== Enunciado da tarefa ==
Prossiga o excerto de comentários de blogue sobre publicações periódicas portuguesas a partir da última frase apresentada.

== Excerto ==
****************

Cara Dra. Helena Sacadura Cabral: cada geração cumpre a sua função. E embora a esse setor "católico progressista" (que só conheci à distância) possa, entretanto, ter derivado para outras "praias", Portugal não seria o mesmo sem essas gentes: o abalo Felicidade Alves, a Sedes, a capela do Rato, a CDE e a CEUD, enfim, o 25 de Abril. Por isso, "glória" a essas pessoas que o João Bénard da Costa bem caraterizou no seu livro "Nós, os vencidos dos catolicismo".
Caro Patrício Branco: Não, creio que a "Gaiola Aberta" já não sai. Há uns tempos, creio que tinha sido substituída por "O fala barato". Tenho (também!) os primeiros anos da "Gaiola Aberta" (depois, deixei de achar graça, confesso), como tenho a coleção (julgo que rara) das "obras completas" de José Vilhena, desde o "Manual de Etiqueta" até aos vários volumes d'"A História Universal da Pulhice Humana", para além de outros livros (todos antes do 25 de abril) com títulos que poderiam chocar os leitores deste blogue...
Caro FSC, tenho inveja, falo do CA, da GA (que tem peças de curto humor agúdissimas)da "pulhice", do TeM (apenas de 63 a 68), das vertice e SN (que assinei alguns anos, depois cansei me)etc. Notavel capacidade de guardar, cuidar e coleccionar a sua, que eu nunca tive. Nem o JL, que continuo a assinar desde o 1º nº guardo.
A colecção do CA causa-me particular inveja e sinto pena, era um semanário magnifico para os pré e recem adolescentes, e para os adultos hoje recordarem a sua infancia.
A Seara Nova continua a publicar-se trimestralmente, ainda sob a direcção de Ulpiano Nascimento. Agora é propriedade da Associação Intervenção Democrática.
Caro Patrício Branco: ofereci a minha coleção (encadernada desde o nº 1 até ao 500)do "Jornal de Letras" à biblioteca do Instituto Camões. Foi uma doação, confesso, motivada pela falta de espaço para acomodar tão grandes volumes.
E tenho muitas mais publicações periódicas... Nem queira saber!
a ver se ainda encontro o nº mil do jl que recebi recentemente e pensei guardar...
Nunca utilizaria a caixa de comentários do seu blog para iniciar uma polémica sobre esta questão, por muito interessante que ela me pareça.
Mas permita-me apenas mais uma intervenção para sublinhar que V.Exª. utiliza, para avaliar a bondade de uma série da revista em relação à outra, não uma grelha de análise mas argumentos unidirecionais – a direção de Bénard da Costa teria deixado a revista devido a uma espécie de “golpe de estado” interno dos “militantes maoístas”; já estes, conduzido ao seu desaparecimento por causa das baixas tiragens.
Ora, com o devido respeito, as coisas não se passaram com essa clareza.

****************

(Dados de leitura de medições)
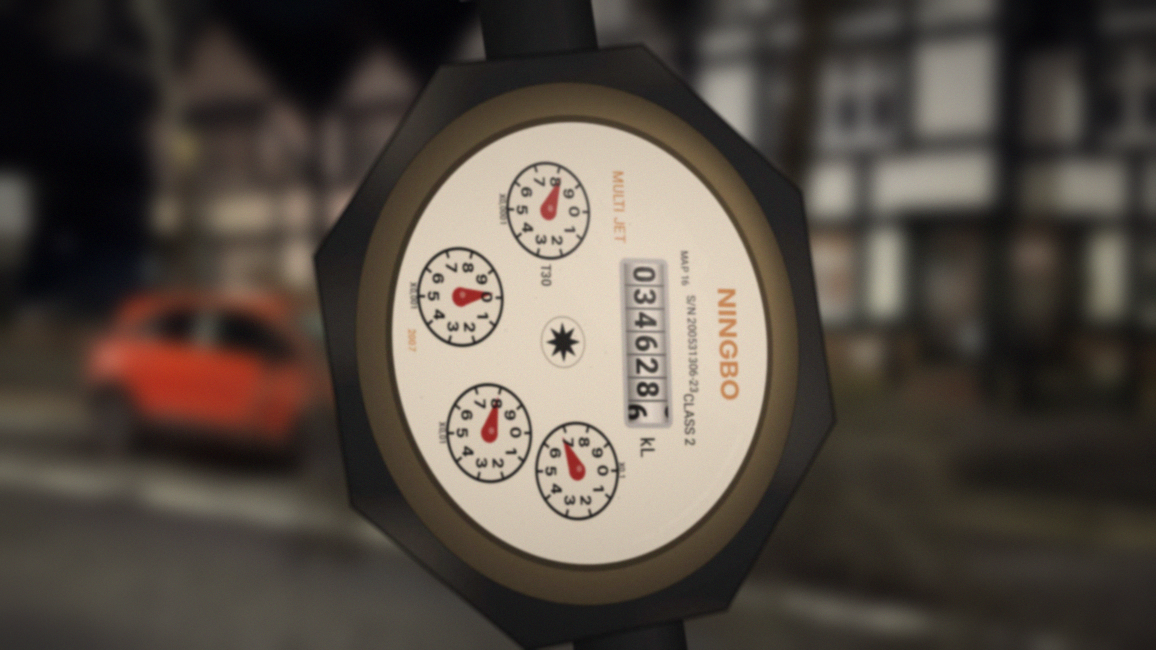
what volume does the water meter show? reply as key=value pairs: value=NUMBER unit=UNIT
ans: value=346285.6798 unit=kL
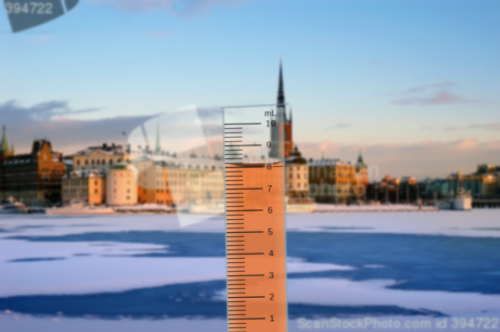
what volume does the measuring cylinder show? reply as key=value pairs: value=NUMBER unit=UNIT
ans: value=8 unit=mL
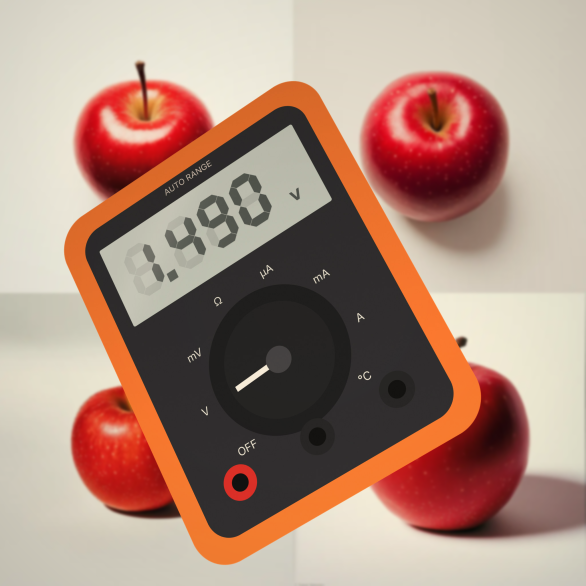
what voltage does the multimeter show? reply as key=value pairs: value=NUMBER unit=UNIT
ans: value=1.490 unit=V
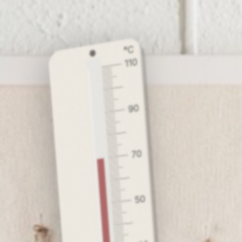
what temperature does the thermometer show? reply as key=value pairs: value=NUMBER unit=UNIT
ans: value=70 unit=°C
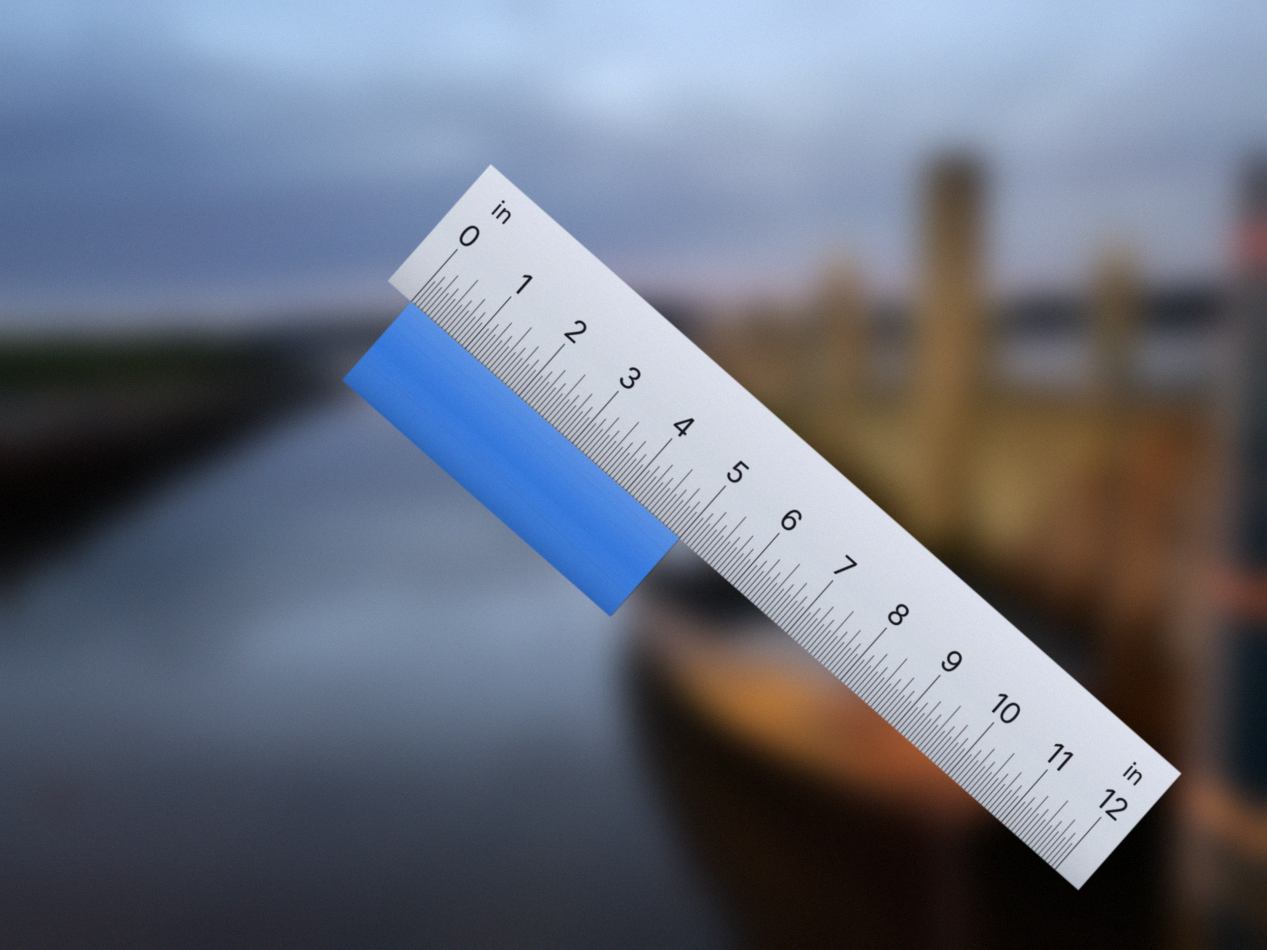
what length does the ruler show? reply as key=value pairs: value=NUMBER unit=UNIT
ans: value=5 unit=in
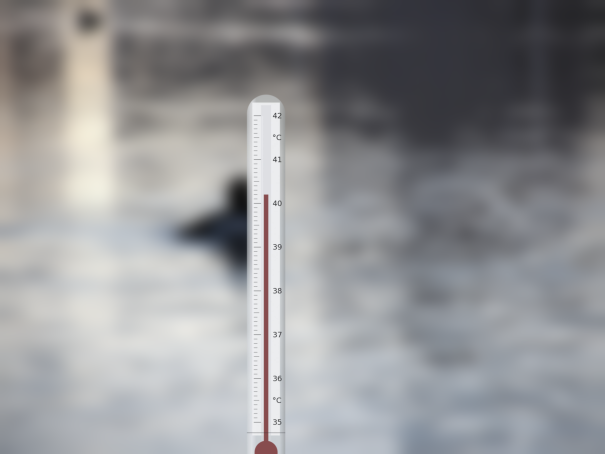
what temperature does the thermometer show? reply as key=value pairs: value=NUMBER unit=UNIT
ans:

****************

== Resposta ==
As tiragens da revista nunca foram altas, salvo em relação a alguns números temáticos específicos. E não foi só o “assalto” maoísta que ditou o afastamento (aliás progressivo) dos restantes elementos, foi também a situação precária que a revista já enfrentava. E, se a difusão da Nova Série baixou, deve entender-se que isso aconteceu, também, porque a concepção sobre a própria natureza da publicação mudou – onde, antes, se pretendia uma “arejada” troca de ideias entre intelectuais mais ou menos bem-pensantes (escrevo-o sem intuitos insultuosos), passou a querer-se um instrumento para a promoção de uma ideologia política bem concreta, “um organizador e um educador”, na linha da concepção leninista sobre o papel da imprensa. Ora, nessa perspectiva não é a quantidade de leitores que importa, é sua selecção e recrutamento.
É com isto que, segundo me parece, não está de acordo (e tem toda a razão, sobretudo agora).
Mas para “os militantes maoístas” que assumiram a direção d’O Tempo e o Modo, a saída dos restantes elementos não a enfraqueceu, antes a solidificou e fortaleceu porque, na mesma orientação, uma organização “torna-se mais forte quando se depura”.
Voltando a citar V.I.L. (cuja opinião, sei-o bem, não tem qualquer autoridade mas que a tinha para “os militantes maoístas” da época), “o dever histórico imediato da classe operária é arrebatar esses aparelhos à classe dominante, enfraquecê-los, destruí-los e substituí-los pelos novos órgãos do poder proletário.”
já agora um pouco de nostalgia à maneira do "je me souviens"...da livraria moraes na baixa baixa de lisboa, na esquina da rua da vitória com a dos correeiros; e depois na baixa alta no largo do picadeiro, onde hoje está um café restaurante; da editora moraes num andar da av. 5 de outubro, frente à feira popular, e de lá ter visto o josé cardoso pires; da 1ª edição da moraes do hospede de job, com capa dura, exposta na livraria clássica nos restauradores;
ps. pedro tamen foi de facto um membro importante do grupo moraes / tempo e modo.
1.Ventos da história
2.Ditadura
3.escolonização
4.Possessões portuguesas
1.Salvo
2.Maquilhagem
3.Forçar a revolução
4.25 de Abril
5.Volte sempre!
5.É-nos essencial
In comentários FSC(2011)
Sob um olhar...De aprendente
Isabel Seixas
PS Que bonito, os comentários deixam-nos um testemunho revelador da importância social das publicações dinamizadoras do mediatismo de novas ideias neutralizadas pela força de operancia das velhas...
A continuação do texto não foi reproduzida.